» **Task details**:
Use the entries below and reproduce exactly the lines from the one containing "neck: (464, 317)" down to the one containing "left knee: (636, 441)", both of them included.

[Source records]
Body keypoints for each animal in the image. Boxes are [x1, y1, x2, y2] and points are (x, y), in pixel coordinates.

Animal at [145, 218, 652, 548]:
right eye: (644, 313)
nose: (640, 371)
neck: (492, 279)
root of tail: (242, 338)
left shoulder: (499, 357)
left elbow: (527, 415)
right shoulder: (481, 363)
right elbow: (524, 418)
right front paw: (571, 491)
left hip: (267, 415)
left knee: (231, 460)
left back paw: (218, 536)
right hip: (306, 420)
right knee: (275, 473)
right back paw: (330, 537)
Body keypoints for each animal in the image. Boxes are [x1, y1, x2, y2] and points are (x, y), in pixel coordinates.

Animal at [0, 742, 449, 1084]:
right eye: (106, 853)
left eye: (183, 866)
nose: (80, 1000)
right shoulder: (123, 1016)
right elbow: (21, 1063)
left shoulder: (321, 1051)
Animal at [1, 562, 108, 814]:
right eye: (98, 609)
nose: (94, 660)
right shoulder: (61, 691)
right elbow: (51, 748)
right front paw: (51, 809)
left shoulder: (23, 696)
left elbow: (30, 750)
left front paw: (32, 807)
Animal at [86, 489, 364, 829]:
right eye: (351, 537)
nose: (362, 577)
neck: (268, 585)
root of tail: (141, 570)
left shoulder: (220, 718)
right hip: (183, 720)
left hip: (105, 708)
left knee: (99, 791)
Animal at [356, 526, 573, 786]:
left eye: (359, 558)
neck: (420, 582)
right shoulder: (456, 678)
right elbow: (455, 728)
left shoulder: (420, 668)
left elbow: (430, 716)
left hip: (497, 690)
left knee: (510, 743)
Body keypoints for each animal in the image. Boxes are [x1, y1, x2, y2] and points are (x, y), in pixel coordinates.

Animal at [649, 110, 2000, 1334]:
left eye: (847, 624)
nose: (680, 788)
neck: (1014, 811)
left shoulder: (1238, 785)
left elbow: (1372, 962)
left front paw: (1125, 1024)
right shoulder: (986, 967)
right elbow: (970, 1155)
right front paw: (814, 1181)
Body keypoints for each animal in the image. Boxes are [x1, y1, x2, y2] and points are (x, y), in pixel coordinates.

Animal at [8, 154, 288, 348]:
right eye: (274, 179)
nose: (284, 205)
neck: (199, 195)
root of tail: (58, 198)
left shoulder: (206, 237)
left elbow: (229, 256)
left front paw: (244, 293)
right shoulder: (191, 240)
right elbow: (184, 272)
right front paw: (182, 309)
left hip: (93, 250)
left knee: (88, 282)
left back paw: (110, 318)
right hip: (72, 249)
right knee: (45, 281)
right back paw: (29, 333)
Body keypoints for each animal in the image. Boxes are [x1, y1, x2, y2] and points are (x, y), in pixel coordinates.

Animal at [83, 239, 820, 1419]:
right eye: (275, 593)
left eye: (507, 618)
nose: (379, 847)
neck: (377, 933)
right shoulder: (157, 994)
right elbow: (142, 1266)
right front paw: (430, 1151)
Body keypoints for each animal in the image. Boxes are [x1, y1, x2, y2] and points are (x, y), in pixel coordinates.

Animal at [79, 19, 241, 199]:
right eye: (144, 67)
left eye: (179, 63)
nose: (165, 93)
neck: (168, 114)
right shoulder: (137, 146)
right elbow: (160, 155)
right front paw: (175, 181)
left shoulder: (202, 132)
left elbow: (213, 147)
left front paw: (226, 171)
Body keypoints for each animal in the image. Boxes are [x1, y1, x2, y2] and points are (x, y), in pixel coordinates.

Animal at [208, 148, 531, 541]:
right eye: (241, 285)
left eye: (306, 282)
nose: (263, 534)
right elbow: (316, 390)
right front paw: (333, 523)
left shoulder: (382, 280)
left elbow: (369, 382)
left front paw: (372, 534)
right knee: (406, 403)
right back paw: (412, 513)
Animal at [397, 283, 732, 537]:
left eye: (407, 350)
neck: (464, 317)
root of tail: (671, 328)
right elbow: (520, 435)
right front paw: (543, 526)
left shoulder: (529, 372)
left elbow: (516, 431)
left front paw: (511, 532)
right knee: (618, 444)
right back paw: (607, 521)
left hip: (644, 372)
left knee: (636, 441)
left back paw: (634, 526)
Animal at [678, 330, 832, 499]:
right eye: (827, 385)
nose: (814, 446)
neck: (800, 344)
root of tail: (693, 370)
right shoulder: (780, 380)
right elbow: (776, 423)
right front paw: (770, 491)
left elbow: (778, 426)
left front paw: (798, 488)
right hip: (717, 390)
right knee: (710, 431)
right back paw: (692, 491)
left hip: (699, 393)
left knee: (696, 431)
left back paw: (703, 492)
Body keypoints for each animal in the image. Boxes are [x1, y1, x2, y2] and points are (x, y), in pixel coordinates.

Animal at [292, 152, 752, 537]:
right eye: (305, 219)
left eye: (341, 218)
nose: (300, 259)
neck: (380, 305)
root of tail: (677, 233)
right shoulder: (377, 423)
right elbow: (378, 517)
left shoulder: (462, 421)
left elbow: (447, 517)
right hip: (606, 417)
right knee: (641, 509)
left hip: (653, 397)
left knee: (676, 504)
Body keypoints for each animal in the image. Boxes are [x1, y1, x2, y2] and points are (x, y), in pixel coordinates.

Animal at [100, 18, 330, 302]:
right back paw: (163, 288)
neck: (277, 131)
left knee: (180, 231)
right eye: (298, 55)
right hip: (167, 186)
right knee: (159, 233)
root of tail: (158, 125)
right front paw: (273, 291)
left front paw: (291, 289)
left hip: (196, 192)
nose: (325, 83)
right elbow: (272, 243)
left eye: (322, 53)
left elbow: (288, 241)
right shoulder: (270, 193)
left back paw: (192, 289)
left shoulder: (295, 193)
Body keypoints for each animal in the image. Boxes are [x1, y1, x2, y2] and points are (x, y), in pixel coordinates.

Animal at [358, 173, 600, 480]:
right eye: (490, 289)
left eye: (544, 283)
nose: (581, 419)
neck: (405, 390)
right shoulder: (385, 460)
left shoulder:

» **Exercise output**:
neck: (464, 317)
root of tail: (671, 328)
right elbow: (520, 435)
right front paw: (543, 526)
left shoulder: (529, 372)
left elbow: (516, 431)
left front paw: (511, 532)
right knee: (618, 444)
right back paw: (607, 521)
left hip: (644, 372)
left knee: (636, 441)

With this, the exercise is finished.